Extracted records -
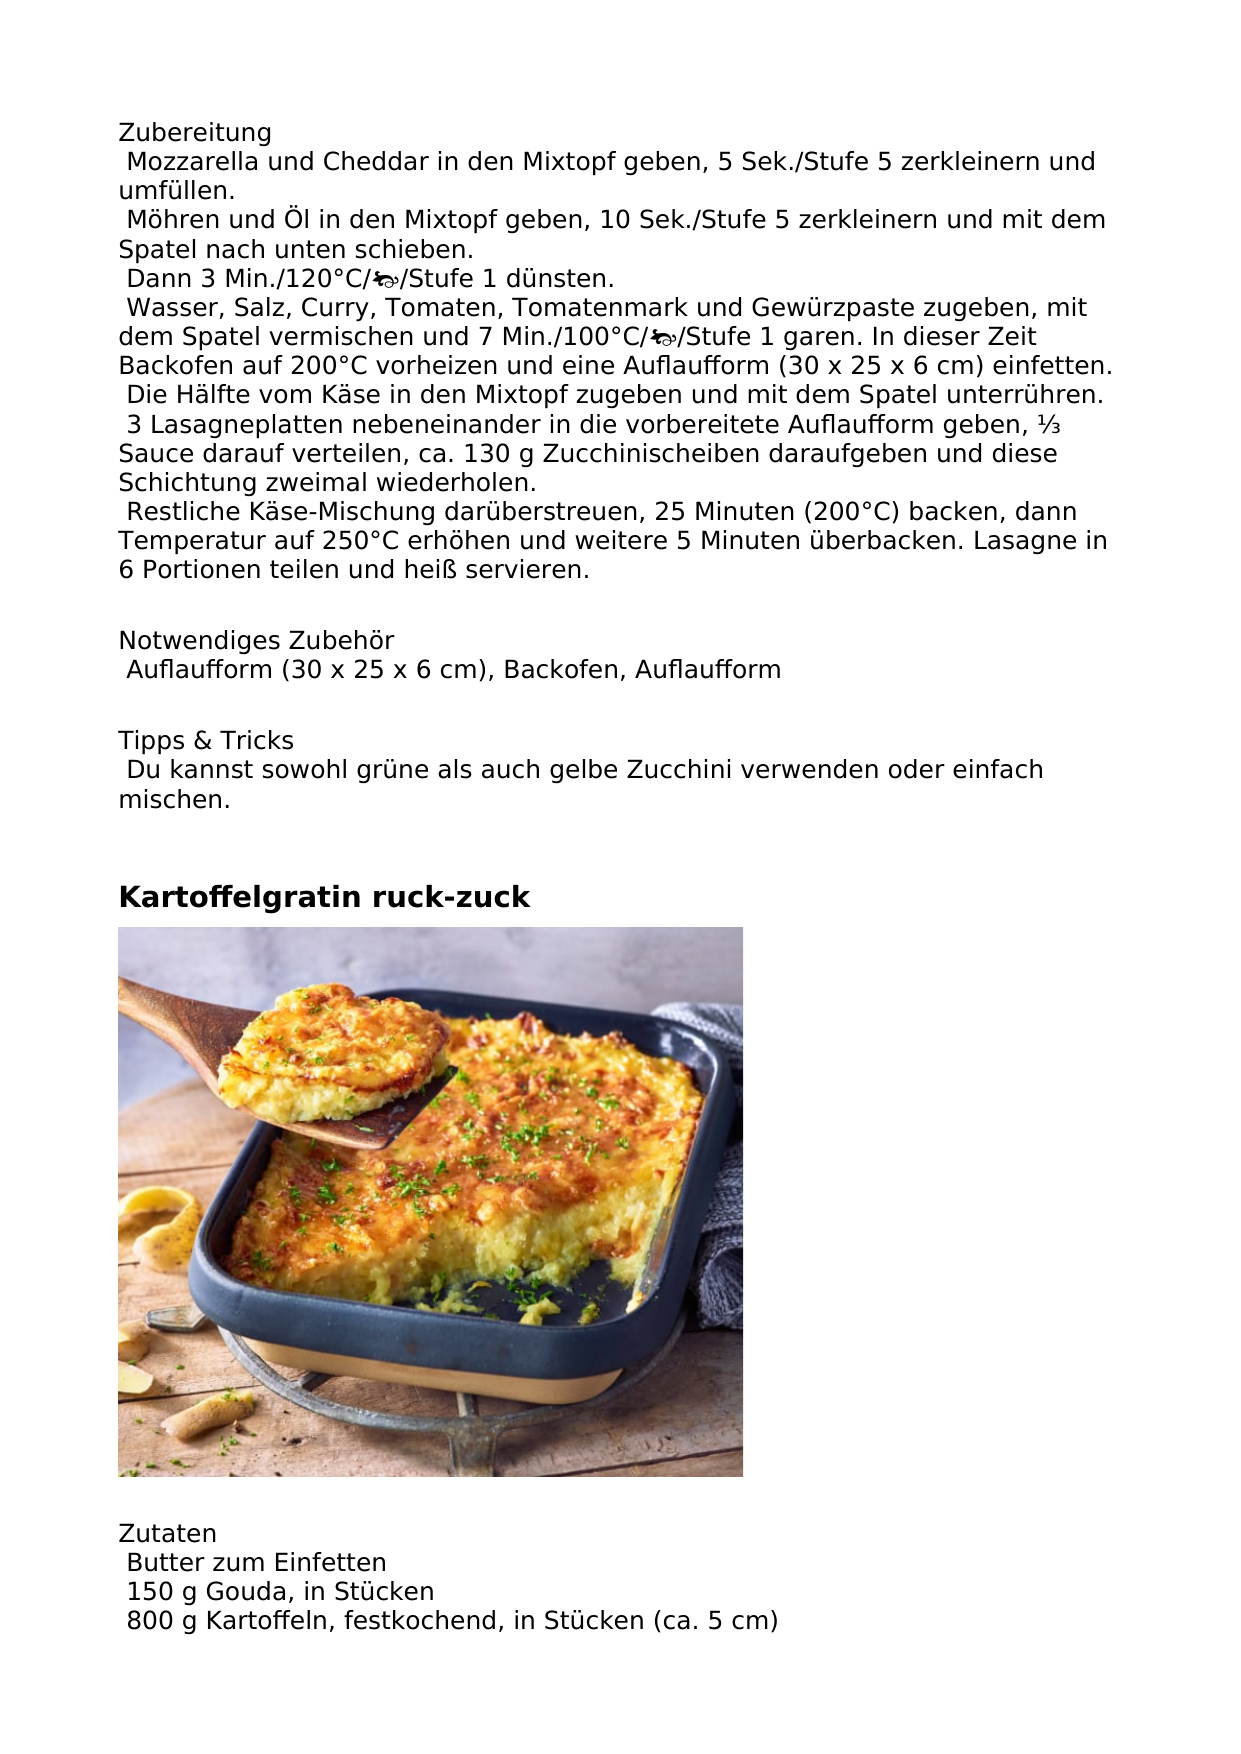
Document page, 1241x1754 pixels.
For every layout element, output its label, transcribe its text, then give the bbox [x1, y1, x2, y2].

picture [118, 927, 744, 1477]
text Zutaten Butter zum Einfetten 150 g Gouda, in Stücken 800 g Kartoffeln, festkochend, in Stücken (ca. 5 cm) [118, 1519, 1122, 1635]
text Zubereitung Mozzarella und Cheddar in den Mixtopf geben, 5 Sek./Stufe 5 zerkleinern und umfüllen. Möhren und Öl in den Mixtopf geben, 10 Sek./Stufe 5 zerkleinern und mit dem Spatel nach unten schieben. Dann 3 Min./120°C//Stufe 1 dünsten. Wasser, Salz, Curry, Tomaten, Tomatenmark und Gewürzpaste zugeben, mit dem Spatel vermischen und 7 Min./100°C//Stufe 1 garen. In dieser Zeit Backofen auf 200°C vorheizen und eine Auflaufform (30 x 25 x 6 cm) einfetten. Die Hälfte vom Käse in den Mixtopf zugeben und mit dem Spatel unterrühren. 3 Lasagneplatten nebeneinander in die vorbereitete Auflaufform geben, ⅓ Sauce darauf verteilen, ca. 130 g Zucchinischeiben daraufgeben und diese Schichtung zweimal wiederholen. Restliche Käse-Mischung darüberstreuen, 25 Minuten (200°C) backen, dann Temperatur auf 250°C erhöhen und weitere 5 Minuten überbacken. Lasagne in 6 Portionen teilen und heiß servieren. [118, 118, 1122, 614]
subtitle Kartoffelgratin ruck-zuck [118, 881, 1122, 914]
text Tipps & Tricks Du kannst sowohl grüne als auch gelbe Zucchini verwenden oder einfach mischen. [118, 726, 1122, 843]
text Notwendiges Zubehör Auflaufform (30 x 25 x 6 cm), Backofen, Auflaufform [118, 626, 1122, 714]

Task prompt - Convert every line of the records above into a JSON list of strings, one string per line, and skip the blank lines. Leave the pictures out of the answer.

Task output -
[
  "Document page, 1241x1754 pixels.",
  "For every layout element, output its label, transcribe its text, then give the bbox [x1, y1, x2, y2].",
  "picture [118, 927, 744, 1477]",
  "text Zutaten Butter zum Einfetten 150 g Gouda, in Stücken 800 g Kartoffeln, festkochend, in Stücken (ca. 5 cm) [118, 1519, 1122, 1635]",
  "text Zubereitung Mozzarella und Cheddar in den Mixtopf geben, 5 Sek./Stufe 5 zerkleinern und umfüllen. Möhren und Öl in den Mixtopf geben, 10 Sek./Stufe 5 zerkleinern und mit dem Spatel nach unten schieben. Dann 3 Min./120°C//Stufe 1 dünsten. Wasser, Salz, Curry, Tomaten, Tomatenmark und Gewürzpaste zugeben, mit dem Spatel vermischen und 7 Min./100°C//Stufe 1 garen. In dieser Zeit Backofen auf 200°C vorheizen und eine Auflaufform (30 x 25 x 6 cm) einfetten. Die Hälfte vom Käse in den Mixtopf zugeben und mit dem Spatel unterrühren. 3 Lasagneplatten nebeneinander in die vorbereitete Auflaufform geben, ⅓ Sauce darauf verteilen, ca. 130 g Zucchinischeiben daraufgeben und diese Schichtung zweimal wiederholen. Restliche Käse-Mischung darüberstreuen, 25 Minuten (200°C) backen, dann Temperatur auf 250°C erhöhen und weitere 5 Minuten überbacken. Lasagne in 6 Portionen teilen und heiß servieren. [118, 118, 1122, 614]",
  "subtitle Kartoffelgratin ruck-zuck [118, 881, 1122, 914]",
  "text Tipps & Tricks Du kannst sowohl grüne als auch gelbe Zucchini verwenden oder einfach mischen. [118, 726, 1122, 843]",
  "text Notwendiges Zubehör Auflaufform (30 x 25 x 6 cm), Backofen, Auflaufform [118, 626, 1122, 714]"
]